Add this one to your weeknight rotation.
Last weekend, KitchenAid invited Gail Simmons and I to their Chicago showroom to host a cooking demonstration. Lucky for us, Gail was willing to share her recipe for this flavorful noodle dish that should be in every cook’s repertoire.
Gail Simmons’ Roasted Chicken & Spicy Peanut Soba Noodles
Ingredients
Spicy Peanut Sauce:
- 1/2 cup toasted sesame oil
- 4 garlic cloves minced
- 1 tablespoon minced fresh ginger
- 2 tablespoons sriracha hot sauce
- 3 tablespoons honey
- 1/2 cup creamy peanut butter
- 2 tablespoons lemon juice
- 1/4 cup soy sauce
- 1/4 cup hot water
Chicken & Noodles:
- 4 cups shredded chicken from a whole roasted chicken (pre-cooked or store bought)
- 1/2 pound dried buckwheat soba noodles
Green Salad:
- 1/2 hothouse cucumber, thinly sliced
- 3 ribs celery, thinly sliced on the bias
- 1 cup cilantro leaves
- 2-3 scallions, finely sliced on the bias
- 2 tablespoons rice wine vinegar
- 1 tablespoon canola oil
Instructions
Servings: 4 as a main course, or 8 small appetizers
Spicy Peanut Sauce:
In a small sauté pan heat sesame oil, add garlic and ginger and gently fry until fragrant, about 1 minute.
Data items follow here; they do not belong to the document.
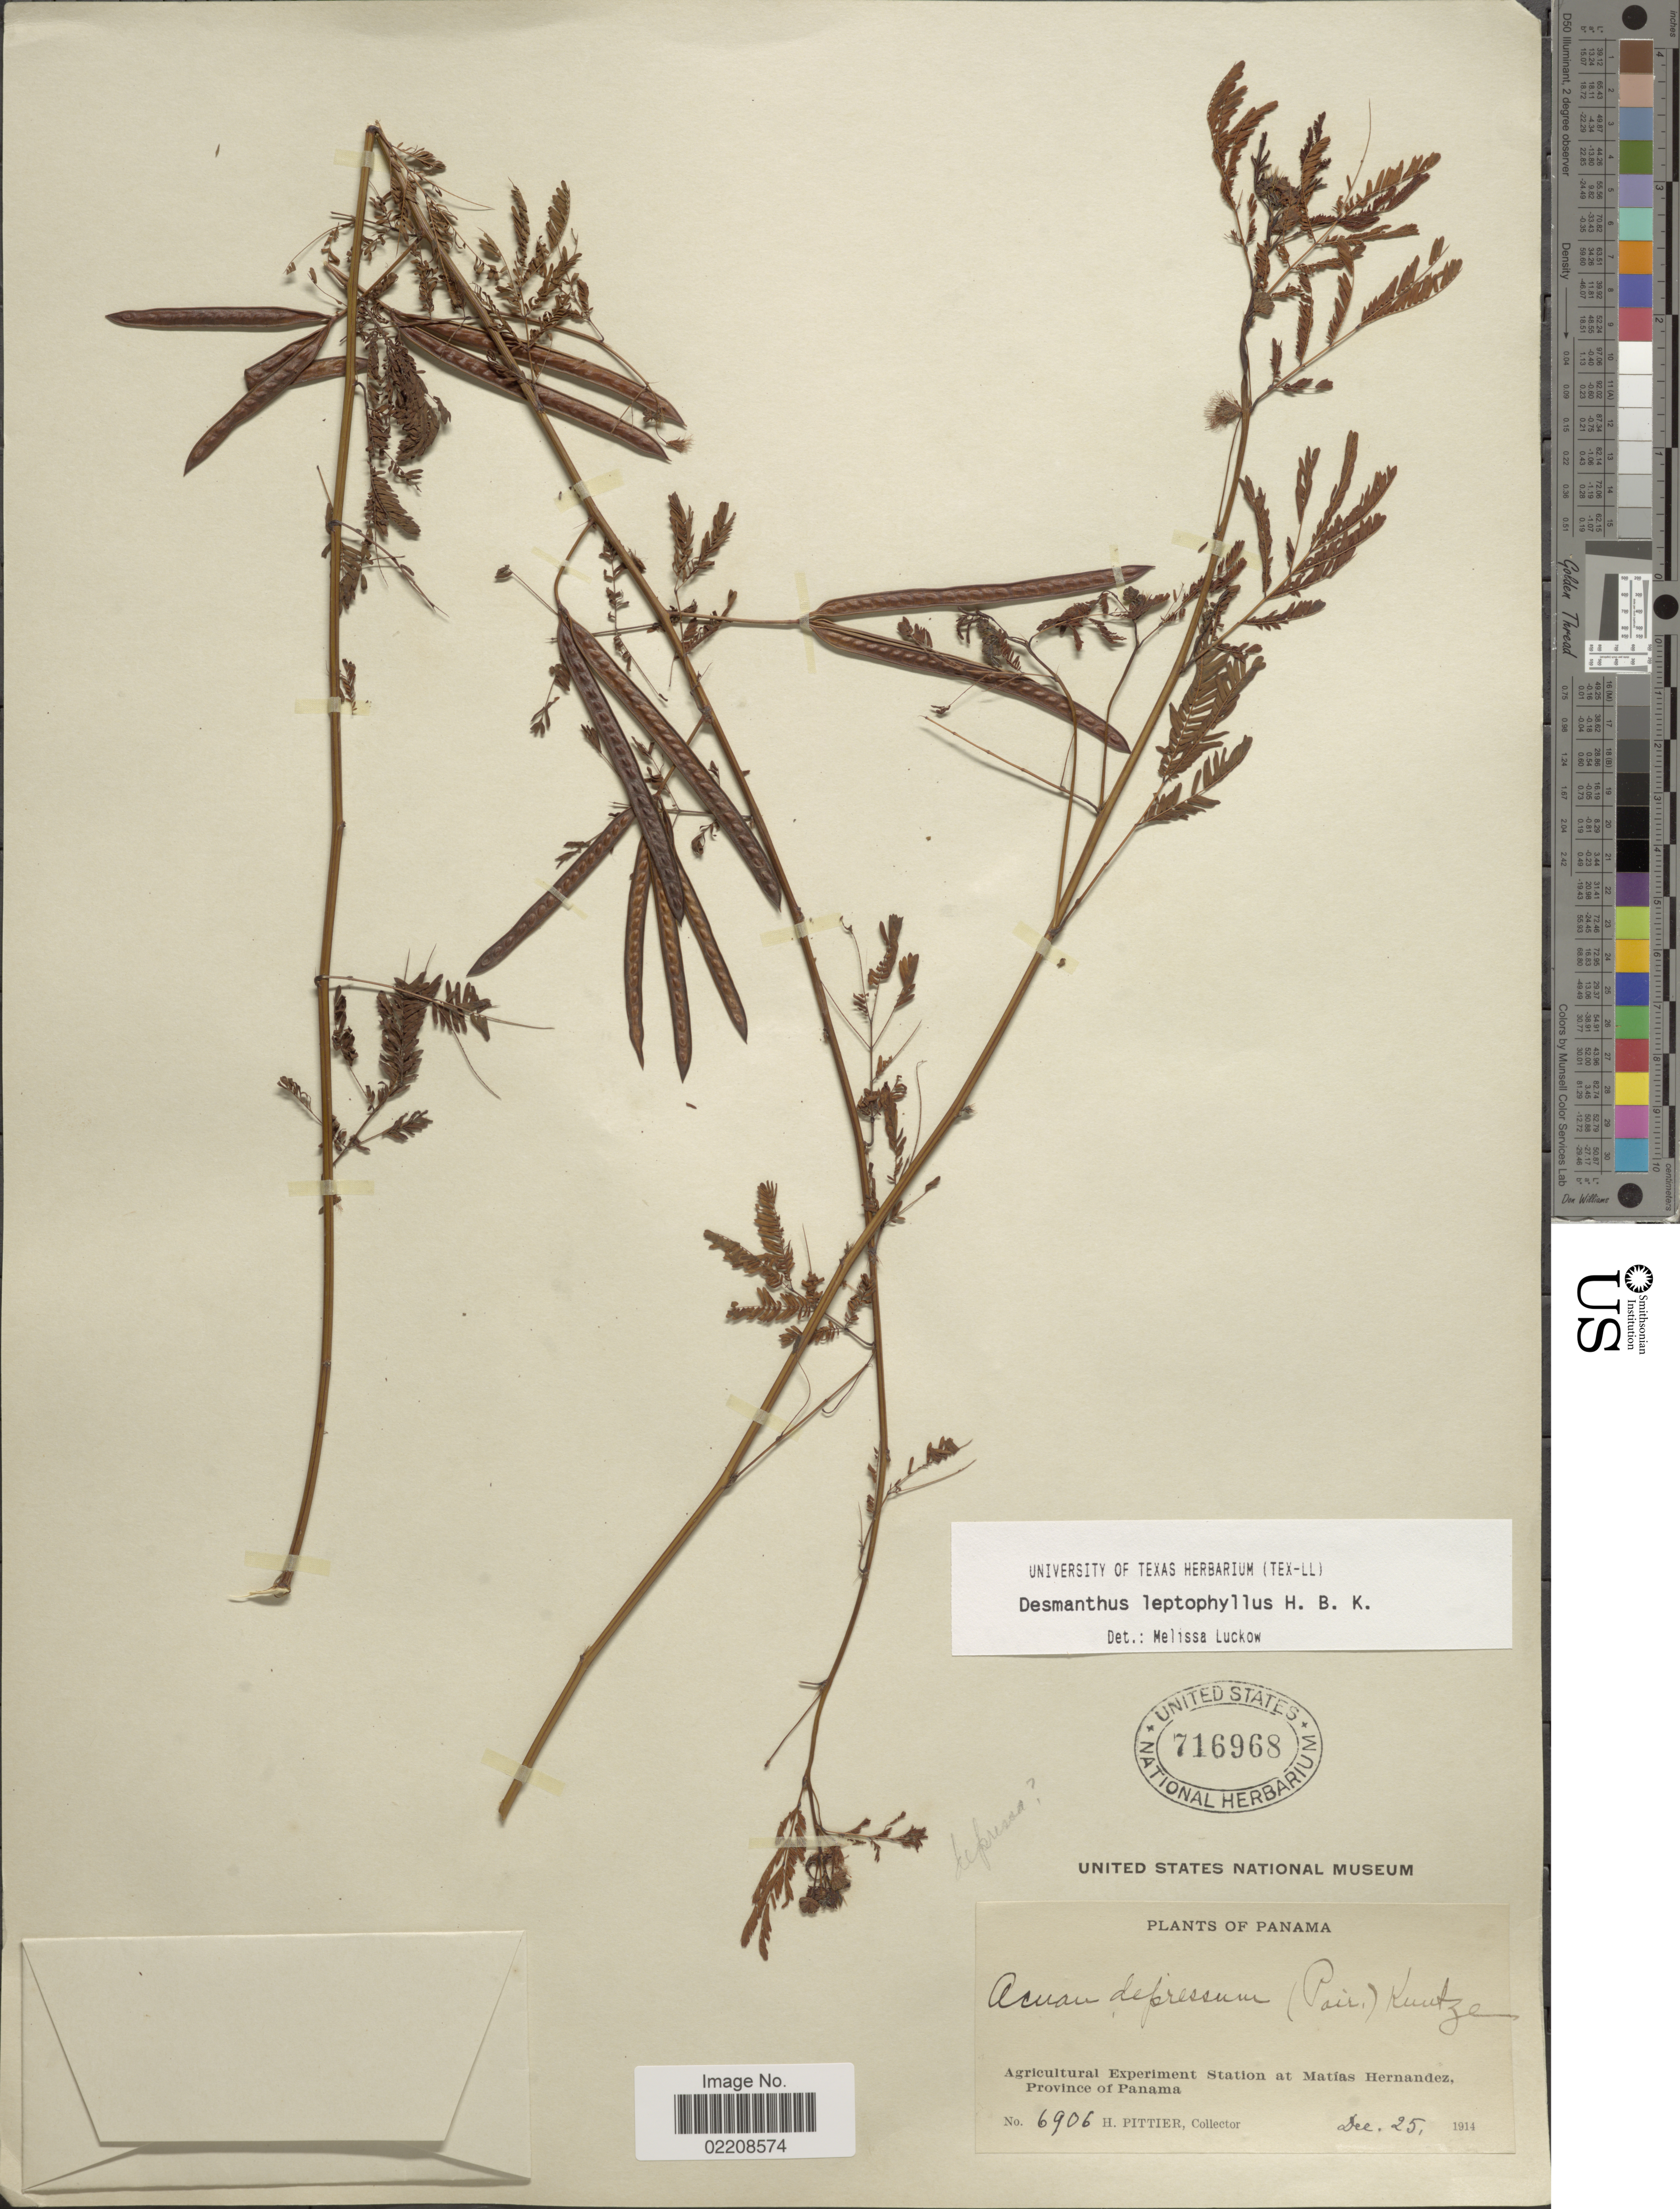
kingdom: Plantae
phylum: Tracheophyta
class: Magnoliopsida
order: Fabales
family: Fabaceae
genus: Desmanthus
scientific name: Desmanthus leptophyllus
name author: Kunth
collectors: H. F. Pittier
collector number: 6906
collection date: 1914-12-25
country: Panama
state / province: Panamá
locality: Agricultural Experiment Station at Matías Hernandez, Province of Panama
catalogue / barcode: US 716968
Pour into a blender and add all remaining sauce ingredients. Blend until smooth, adding more hot water if necessary to achieve a rich saucy consistency.
Chicken & Noodles:
Cook soba noodles according to packet directions then drain and pour into a large mixing bowl. Add 4 cups of shredded chicken meat and dress with spicy peanut sauce. Use tongs or spoons to work sauce into chicken and noodles gently.
Green Salad:
In a small mixing bowl combine cucumber, celery, cilantro and scallions. Drizzle with vinegar and oil and toss gently to combine.
Divide noodle mixture evenly into bowls and top with a handful of green salad.